TUGAS A: Tentukan apakah setiap pernyataan berikut sesuai dengan bacaan tentang Arjuna. Jawab ya atau tidak, lalu kutip kata-kata penentunya dari bacaan: (i) Drupadi berasal dari Negeri Panchala; (ii) Arjuna memenangkan sayembara memanah dari Raja Drupada; (iii) keempat saudara kandung Arjuna berjalan di depannya.

Arjuna berjalan tergopoh mencari ibunya, Dewi Kunti. Di sampingnya melangkah wanita jelita dari Negeri Panchala, Drupadi. Sementara di belakangnya, empat saudara kandung Arjuna mengiringinya. Ada Yudistira, Bima, juga si kembar Nakula-Sadewa.

Dia ingin segera menyampaikan kabar bahagia. Sebab di masa pengasingan dia justru memperoleh keberuntungan besar. Baru saja memenangkan sayembara memanah dari Raja Drupada, dan dia telah memboyong hadiah yang kini berada di sampingnya. Putri raja yang konon terlahir dari sekuntum teratai merekah.

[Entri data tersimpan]
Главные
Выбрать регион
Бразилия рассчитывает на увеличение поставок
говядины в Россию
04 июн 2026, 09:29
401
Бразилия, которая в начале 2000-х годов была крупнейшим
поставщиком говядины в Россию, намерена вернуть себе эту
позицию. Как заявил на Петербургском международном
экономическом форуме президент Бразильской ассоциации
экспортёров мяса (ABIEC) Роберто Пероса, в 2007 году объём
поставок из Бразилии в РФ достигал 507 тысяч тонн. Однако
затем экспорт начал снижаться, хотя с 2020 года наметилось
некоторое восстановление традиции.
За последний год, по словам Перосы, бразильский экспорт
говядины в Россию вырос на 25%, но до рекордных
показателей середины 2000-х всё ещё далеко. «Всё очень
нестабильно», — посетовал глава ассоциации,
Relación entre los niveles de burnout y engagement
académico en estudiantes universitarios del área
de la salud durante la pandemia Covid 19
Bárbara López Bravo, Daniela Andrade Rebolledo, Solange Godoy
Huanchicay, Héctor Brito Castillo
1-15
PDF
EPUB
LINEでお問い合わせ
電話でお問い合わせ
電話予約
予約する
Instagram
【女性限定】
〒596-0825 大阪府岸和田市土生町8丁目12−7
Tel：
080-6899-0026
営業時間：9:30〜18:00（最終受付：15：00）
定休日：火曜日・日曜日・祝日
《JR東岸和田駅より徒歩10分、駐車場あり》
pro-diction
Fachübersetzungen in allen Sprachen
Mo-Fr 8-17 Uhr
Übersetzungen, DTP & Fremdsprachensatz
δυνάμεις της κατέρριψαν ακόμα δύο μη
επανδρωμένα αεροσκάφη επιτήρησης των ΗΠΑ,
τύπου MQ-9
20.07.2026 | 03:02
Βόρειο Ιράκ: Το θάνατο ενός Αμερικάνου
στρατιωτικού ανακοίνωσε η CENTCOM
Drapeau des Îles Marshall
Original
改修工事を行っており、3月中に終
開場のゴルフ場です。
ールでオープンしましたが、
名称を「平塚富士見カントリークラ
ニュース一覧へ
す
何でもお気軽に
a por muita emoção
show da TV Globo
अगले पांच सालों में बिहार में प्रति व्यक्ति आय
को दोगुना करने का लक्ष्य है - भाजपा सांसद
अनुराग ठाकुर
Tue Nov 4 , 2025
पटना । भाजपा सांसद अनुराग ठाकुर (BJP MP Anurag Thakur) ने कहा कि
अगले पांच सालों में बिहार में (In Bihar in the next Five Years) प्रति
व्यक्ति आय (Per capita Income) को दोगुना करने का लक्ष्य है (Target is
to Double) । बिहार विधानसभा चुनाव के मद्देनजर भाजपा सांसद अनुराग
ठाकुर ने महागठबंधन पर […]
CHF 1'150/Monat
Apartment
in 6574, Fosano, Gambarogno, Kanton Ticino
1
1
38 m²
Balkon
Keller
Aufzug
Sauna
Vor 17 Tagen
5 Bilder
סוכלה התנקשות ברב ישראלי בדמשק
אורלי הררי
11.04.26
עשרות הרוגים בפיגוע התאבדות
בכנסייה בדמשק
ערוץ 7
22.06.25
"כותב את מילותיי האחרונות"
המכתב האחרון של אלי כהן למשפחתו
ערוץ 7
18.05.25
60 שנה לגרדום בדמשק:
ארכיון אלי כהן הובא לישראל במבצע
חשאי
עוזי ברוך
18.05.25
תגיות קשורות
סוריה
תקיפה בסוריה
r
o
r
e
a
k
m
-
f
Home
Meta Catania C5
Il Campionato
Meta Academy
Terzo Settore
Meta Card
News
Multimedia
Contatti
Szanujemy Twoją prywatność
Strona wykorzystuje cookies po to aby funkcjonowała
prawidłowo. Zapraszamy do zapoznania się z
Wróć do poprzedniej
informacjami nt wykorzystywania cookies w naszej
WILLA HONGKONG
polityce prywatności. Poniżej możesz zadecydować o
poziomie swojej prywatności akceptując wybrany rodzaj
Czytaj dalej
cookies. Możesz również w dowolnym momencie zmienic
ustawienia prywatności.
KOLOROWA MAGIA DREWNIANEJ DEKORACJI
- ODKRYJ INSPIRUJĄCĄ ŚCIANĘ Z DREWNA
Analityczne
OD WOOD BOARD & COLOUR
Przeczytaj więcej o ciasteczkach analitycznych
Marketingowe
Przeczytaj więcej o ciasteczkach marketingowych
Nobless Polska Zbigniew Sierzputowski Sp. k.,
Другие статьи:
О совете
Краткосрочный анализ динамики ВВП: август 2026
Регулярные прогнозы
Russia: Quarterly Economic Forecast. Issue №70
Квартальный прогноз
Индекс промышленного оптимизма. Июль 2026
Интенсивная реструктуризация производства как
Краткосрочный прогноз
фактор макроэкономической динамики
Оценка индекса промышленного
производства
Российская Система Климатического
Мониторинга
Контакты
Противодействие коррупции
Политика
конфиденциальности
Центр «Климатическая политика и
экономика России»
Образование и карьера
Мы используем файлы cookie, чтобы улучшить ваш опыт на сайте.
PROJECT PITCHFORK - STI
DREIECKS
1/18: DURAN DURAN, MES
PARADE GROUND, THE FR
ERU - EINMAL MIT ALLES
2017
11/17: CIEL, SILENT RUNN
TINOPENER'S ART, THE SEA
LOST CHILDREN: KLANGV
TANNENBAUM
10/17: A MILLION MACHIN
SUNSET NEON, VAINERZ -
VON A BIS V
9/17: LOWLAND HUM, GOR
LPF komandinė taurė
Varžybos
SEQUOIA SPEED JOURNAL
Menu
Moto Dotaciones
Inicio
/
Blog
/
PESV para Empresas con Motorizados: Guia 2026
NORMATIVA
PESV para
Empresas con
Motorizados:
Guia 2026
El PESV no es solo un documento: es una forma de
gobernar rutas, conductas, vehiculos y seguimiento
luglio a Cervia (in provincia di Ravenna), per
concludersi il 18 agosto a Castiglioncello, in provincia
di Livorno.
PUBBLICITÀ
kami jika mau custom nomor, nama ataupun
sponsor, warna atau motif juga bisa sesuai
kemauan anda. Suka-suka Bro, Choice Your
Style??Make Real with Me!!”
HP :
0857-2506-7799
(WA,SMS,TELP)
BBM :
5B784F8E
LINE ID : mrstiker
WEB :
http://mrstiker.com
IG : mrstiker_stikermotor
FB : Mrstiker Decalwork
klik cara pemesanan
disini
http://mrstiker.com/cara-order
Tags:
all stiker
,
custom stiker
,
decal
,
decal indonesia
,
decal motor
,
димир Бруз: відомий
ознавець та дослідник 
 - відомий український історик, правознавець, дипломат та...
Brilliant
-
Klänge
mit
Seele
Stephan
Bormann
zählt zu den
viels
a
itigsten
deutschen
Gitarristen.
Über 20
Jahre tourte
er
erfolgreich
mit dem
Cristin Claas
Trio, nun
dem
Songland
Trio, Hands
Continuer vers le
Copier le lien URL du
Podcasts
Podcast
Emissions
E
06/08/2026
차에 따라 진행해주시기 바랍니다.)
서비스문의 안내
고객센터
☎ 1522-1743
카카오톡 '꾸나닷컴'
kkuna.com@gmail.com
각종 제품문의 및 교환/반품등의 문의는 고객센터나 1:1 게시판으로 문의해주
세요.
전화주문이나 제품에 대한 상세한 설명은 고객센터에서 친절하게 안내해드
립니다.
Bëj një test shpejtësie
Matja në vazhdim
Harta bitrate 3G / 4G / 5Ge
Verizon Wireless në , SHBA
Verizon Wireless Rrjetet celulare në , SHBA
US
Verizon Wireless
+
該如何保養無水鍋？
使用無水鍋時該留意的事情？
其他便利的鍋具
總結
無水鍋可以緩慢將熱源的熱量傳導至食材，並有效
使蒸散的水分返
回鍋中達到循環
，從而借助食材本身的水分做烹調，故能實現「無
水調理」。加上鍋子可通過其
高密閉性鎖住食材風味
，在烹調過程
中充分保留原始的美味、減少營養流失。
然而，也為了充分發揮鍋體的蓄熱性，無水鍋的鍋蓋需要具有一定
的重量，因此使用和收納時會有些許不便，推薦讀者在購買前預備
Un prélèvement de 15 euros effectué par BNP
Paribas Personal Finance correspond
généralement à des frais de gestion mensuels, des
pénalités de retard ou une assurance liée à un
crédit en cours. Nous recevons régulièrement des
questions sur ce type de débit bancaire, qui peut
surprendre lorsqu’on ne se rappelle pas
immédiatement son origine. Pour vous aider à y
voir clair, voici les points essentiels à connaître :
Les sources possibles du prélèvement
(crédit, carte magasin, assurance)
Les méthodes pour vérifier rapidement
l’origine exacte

TUGAS B: Temukan setiap baris dalam catatan di atas yang memuat kata "Meta", lalu salin baris tersebut. Perbedaan huruf besar dan kecil diperhitungkan.

HASIL LATIHAN A:
(i) Ya: "Di sampingnya melangkah wanita jelita dari Negeri Panchala, Drupadi."
(ii) Ya: "Baru saja memenangkan sayembara memanah dari Raja Drupada"
(iii) Tidak: "Sementara di belakangnya, empat saudara kandung Arjuna mengiringinya."

HASIL LATIHAN B:
Meta Catania C5
Meta Academy
Meta Card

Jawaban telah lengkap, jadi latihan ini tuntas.